[Opening Data section]

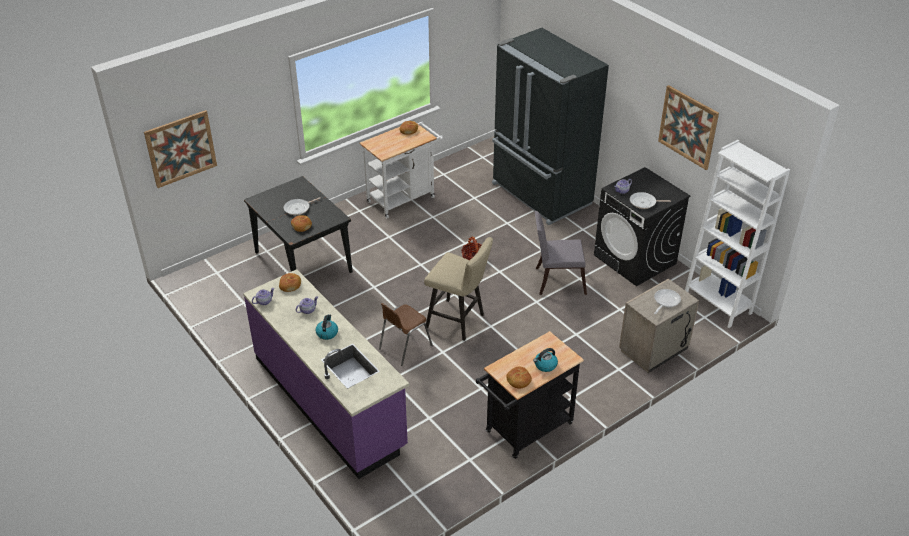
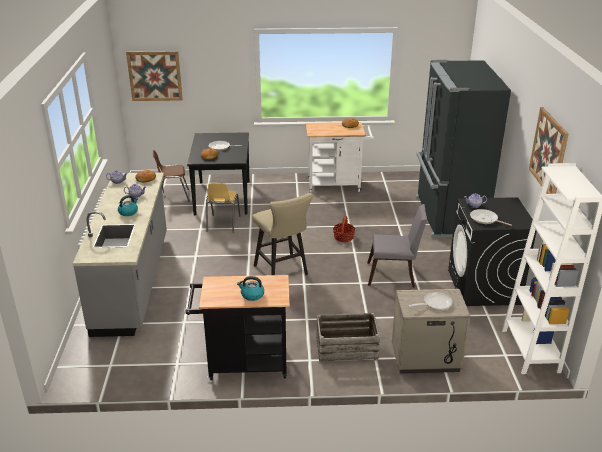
camera: 35 degrees right, 10 degrees down
(330, 401) = (133, 281): purple counter -> grey counter
(341, 294) = (223, 224): none -> yellow chair
(404, 347) = (224, 271): brown chair -> brown chair (173, 196)
(518, 380) = (217, 296): bread -> none
(556, 280) = (394, 275): grey chair -> grey chair turned 150 degrees clockwise
(589, 372) = (346, 349): none -> crate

[Closing Data section]

# Activity
Give only the number of lines in the material above that include the word "none".

# Answer for this exercise
3